Liang Ying-Hai, Cai Bin, Chen Fei, Wang Gang, Wang Min, Zhong Yan, Cheng Zong-Ming Max
College of Horticulture, Nanjing Agricultural University , Nanjing 210095, China ; Institute of Pomology, Academy of Agricultural Sciences of Jilin Province , Gong Zhuling 136100, China.
College of Horticulture, Nanjing Agricultural University , Nanjing 210095, China.
Hortic Res. 2014 Aug 13;1:14040. doi: 10.1038/hortres.2014.40. eCollection 2014.
Gene co-expression analysis has been widely used for predicting gene functions because genes within modules of a co-expression network may be involved in similar biological processes and exhibit similar biological functions. To detect gene relationships in the grapevine genome, we constructed a grapevine gene co-expression network (GGCN) by compiling a total of 374 publically available grapevine microarray datasets. The GGCN consisted of 557 modules containing a total of 3834 nodes with 13 479 edges. The functions of the subnetwork modules were inferred by Gene ontology (GO) enrichment analysis. In 127 of the 557 modules containing two or more GO terms, 38 modules exhibited the most significantly enriched GO terms, including 'protein catabolism process', 'photosynthesis', 'cell biosynthesis process', 'biosynthesis of plant cell wall', 'stress response' and other important biological processes. The 'response to heat' GO term was highly represented in module 17, which is composed of many heat shock proteins. To further determine the potential functions of genes in module 17, we performed a Pearson correlation coefficient test, analyzed orthologous relationships with Arabidopsis genes and established gene expression correlations with real-time quantitative reverse transcriptase PCR (qRT-PCR). Our results indicated that many genes in module 17 were upregulated during the heat shock and recovery processes and downregulated in response to low temperature. Furthermore, two putative genes, Vit_07s0185g00040 and Vit_02s0025g04060, were highly expressed in response to heat shock and recovery. This study provides insight into GGCN gene modules and offers important references for gene functions and the discovery of new genes at the module level.

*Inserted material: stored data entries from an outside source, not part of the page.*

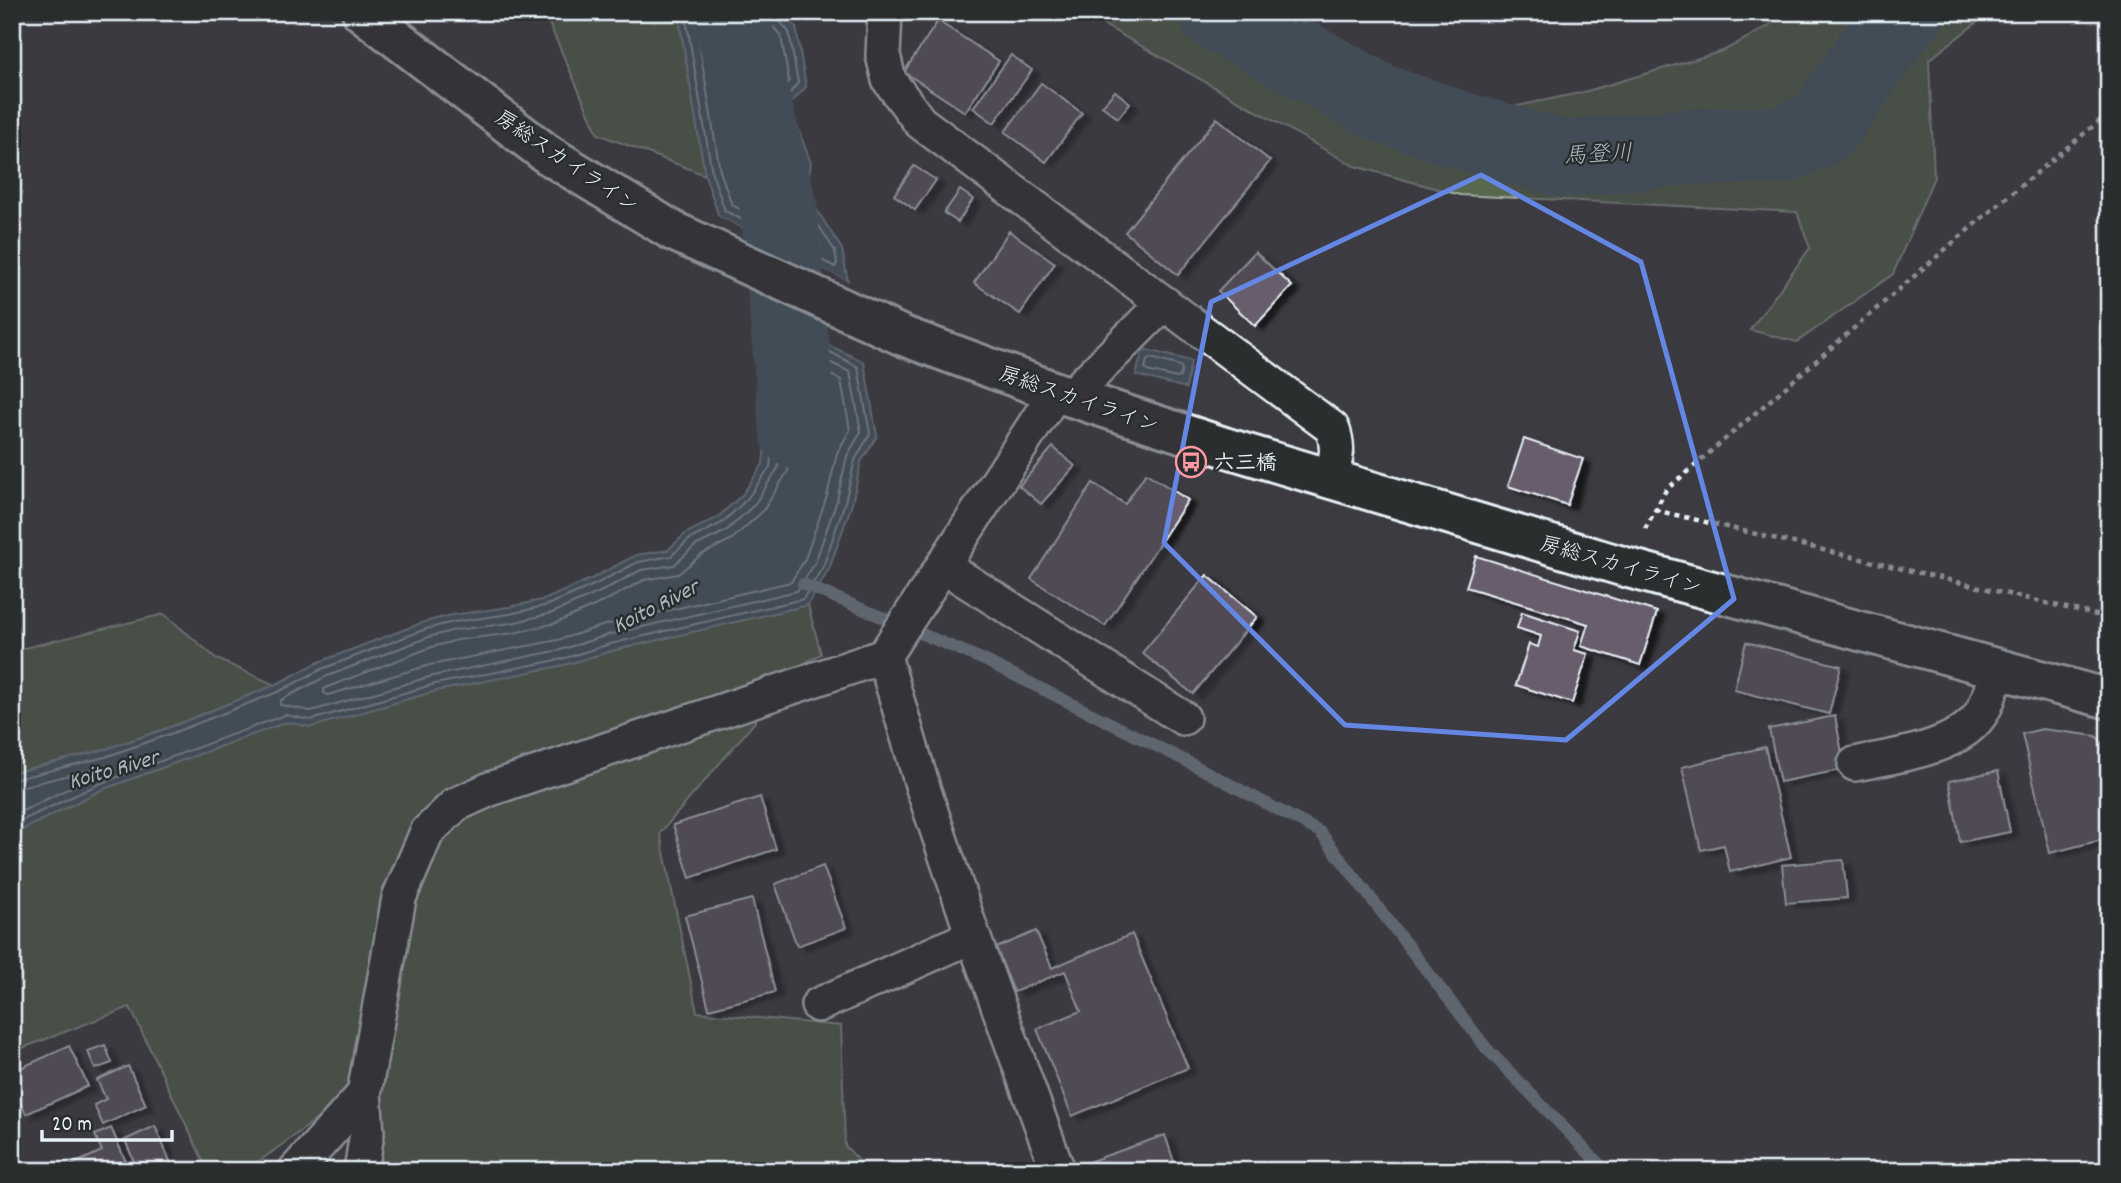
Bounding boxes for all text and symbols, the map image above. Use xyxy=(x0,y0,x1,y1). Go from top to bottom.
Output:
street label: 房総スカイライン xyxy=(488,104,643,223)
water label: 馬登川 xyxy=(1563,138,1633,175)
street label: 房総スカイライン xyxy=(994,360,1162,443)
bus stop icon: 六三橋 xyxy=(1174,445,1208,479)
place label: 六三橋 xyxy=(1214,450,1277,480)
street label: 房総スカイライン xyxy=(1536,530,1705,605)
water label: Koito River xyxy=(608,571,708,644)
water label: Koito River xyxy=(65,742,165,800)
scale bar xyxy=(42,1099,172,1143)
text: 20 m xyxy=(52,1111,92,1141)

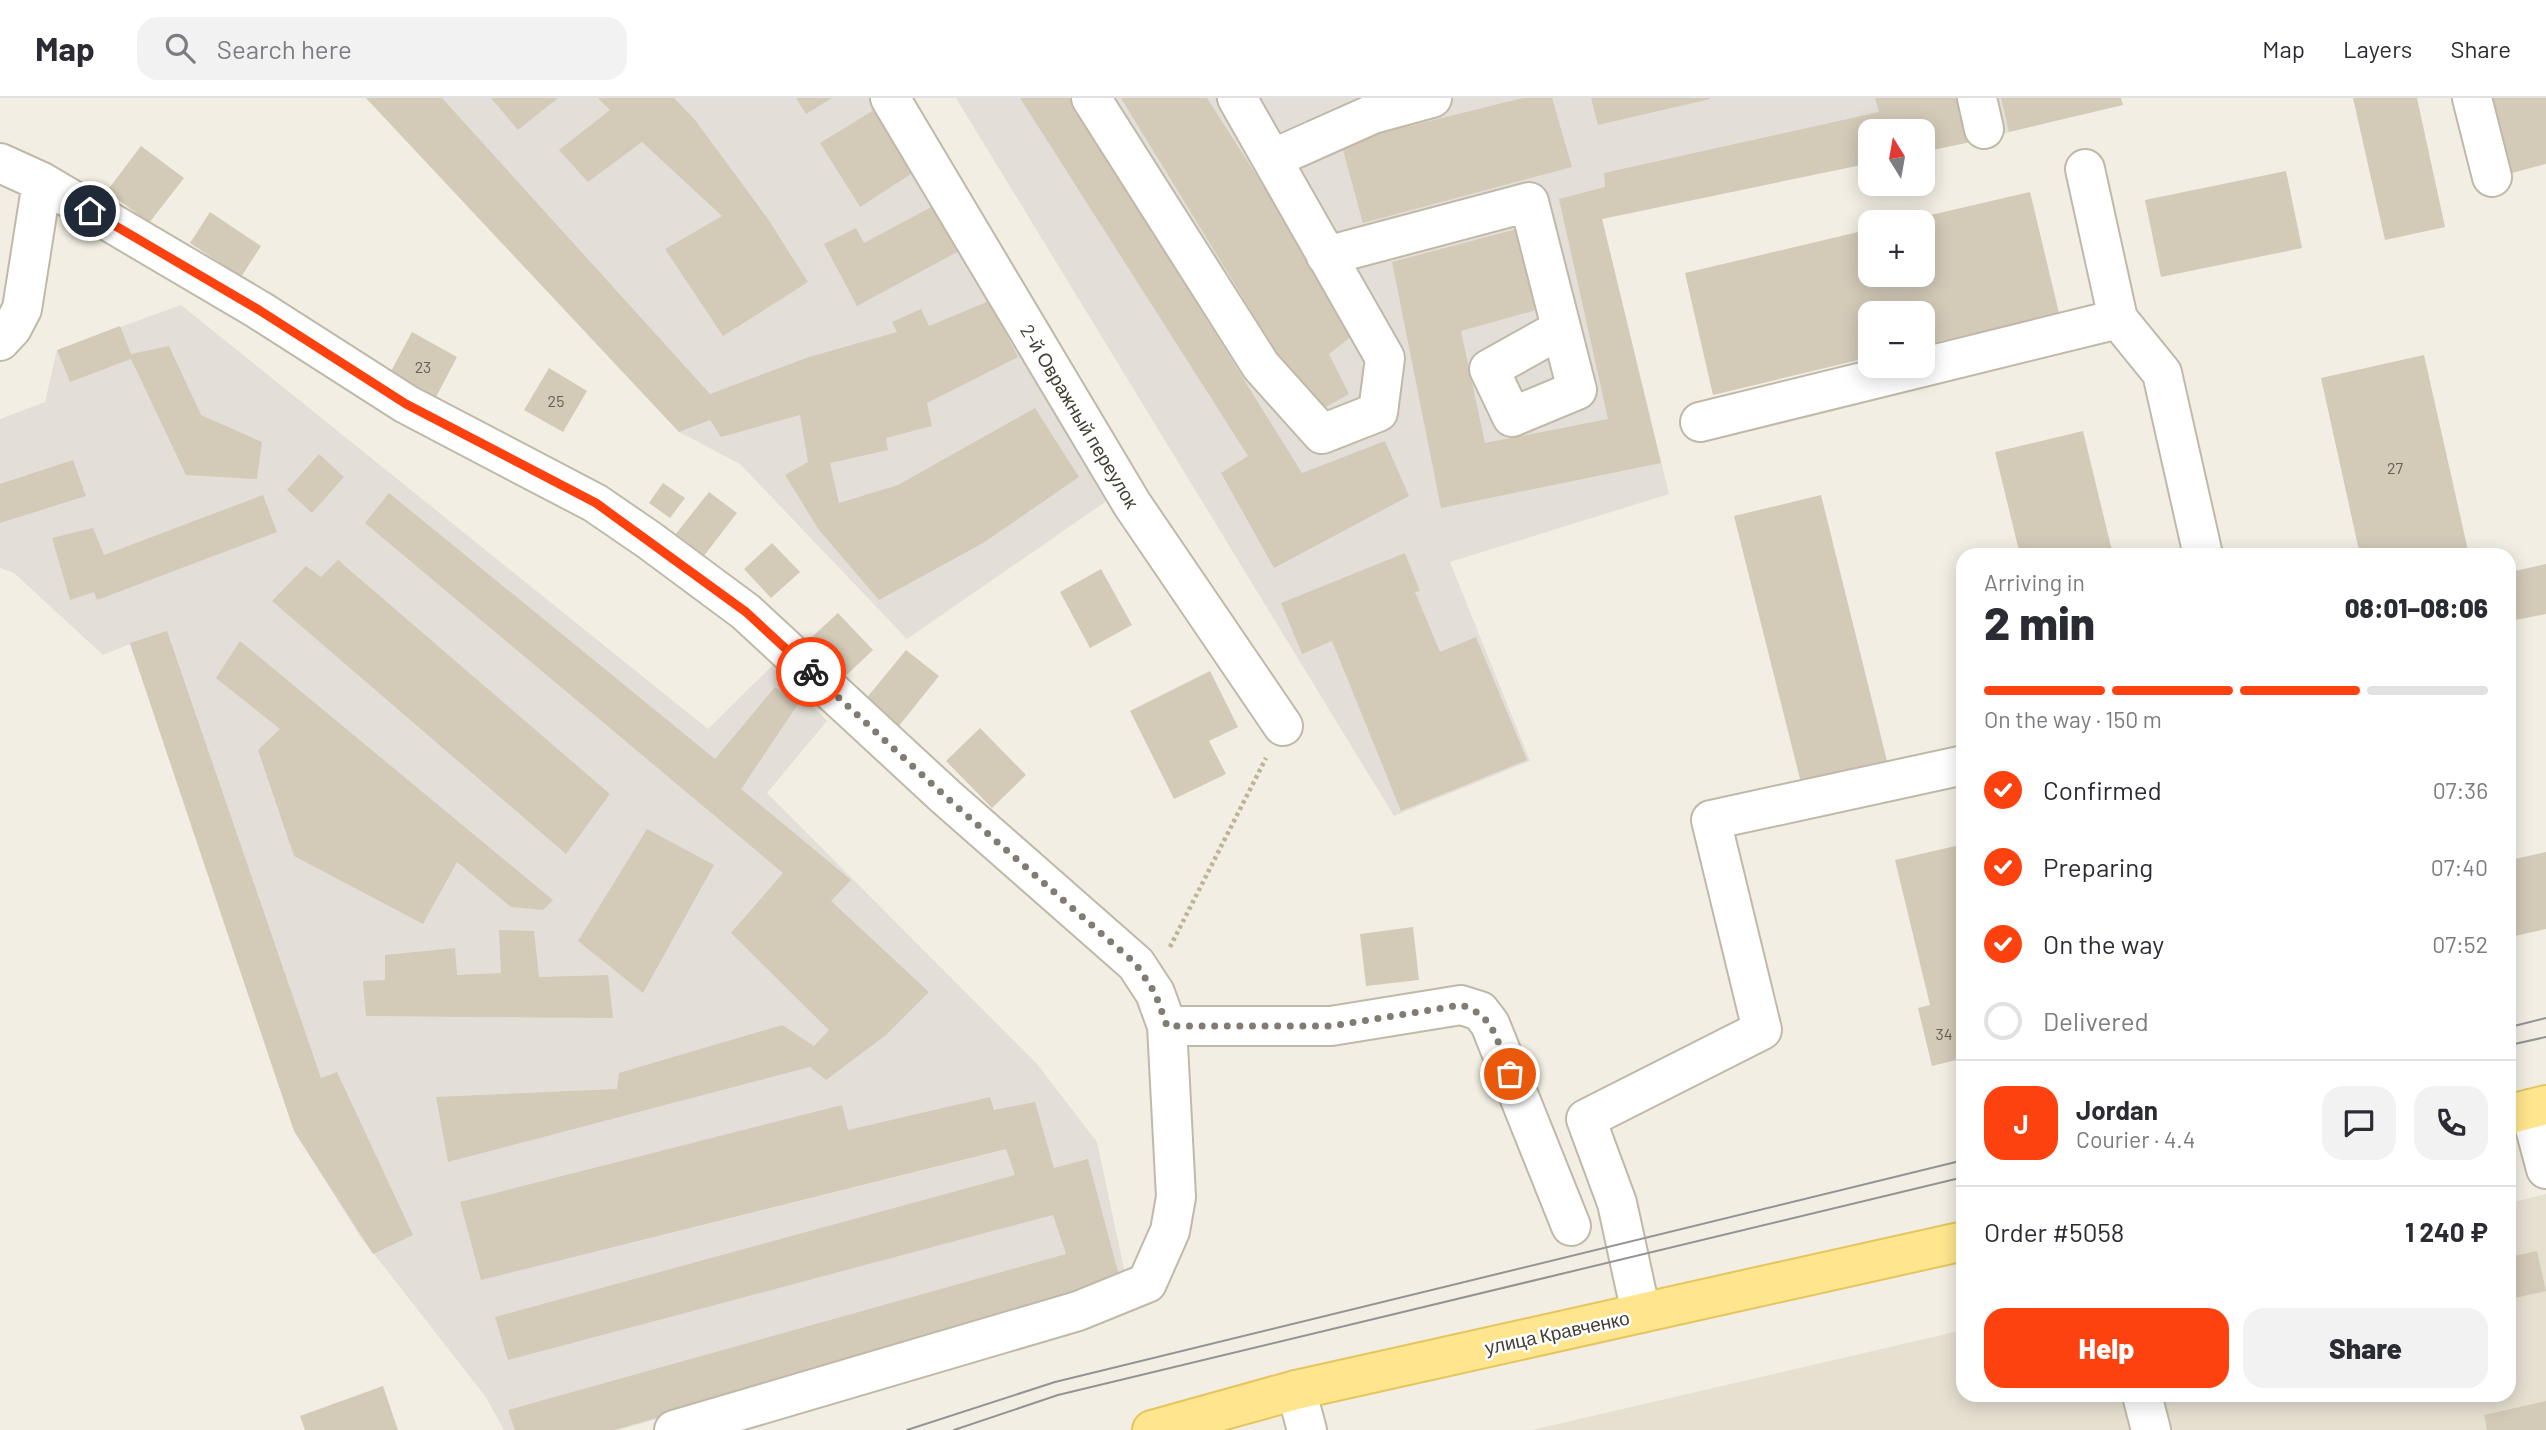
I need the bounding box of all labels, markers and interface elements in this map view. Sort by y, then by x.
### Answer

基因共表达分析已被广泛用于预测基因功能,因为共表达网络模块内的基因可能参与相似的生物学过程并表现出相似的生物学功能。为了检测葡萄基因组中的基因关系,我们通过汇编总共374个公开可用的葡萄微阵列数据集构建了一个葡萄基因共表达网络(GGCN)。GGCN由557个模块组成,总共包含3834个节点和13479条边。通过基因本体论(GO)富集分析推断子网模块的功能。在557个包含两个或更多GO术语的模块中,有127个模块,其中38个模块表现出最显著富集的GO术语,包括“蛋白质分解代谢过程”、“光合作用”、“细胞生物合成过程”、“植物细胞壁生物合成”、“应激反应”和其他重要的生物学过程。“热响应”GO术语在模块17中高度富集,该模块由许多热休克蛋白组成。为了进一步确定模块17中基因的潜在功能,我们进行了Pearson相关系数测试,分析了与拟南芥基因的直系同源关系,并通过实时定量逆转录聚合酶链反应(qRT-PCR)建立了基因表达相关性。我们的结果表明,模块17中的许多基因在热休克和恢复过程中上调,而在低温响应中下调。此外,两个假定基因Vit_07s0185g00040和Vit_02s0025g04060在热休克和恢复过程中高度表达。本研究深入了解了GGCN基因模块,并为基因功能以及在模块水平发现新基因提供了重要参考。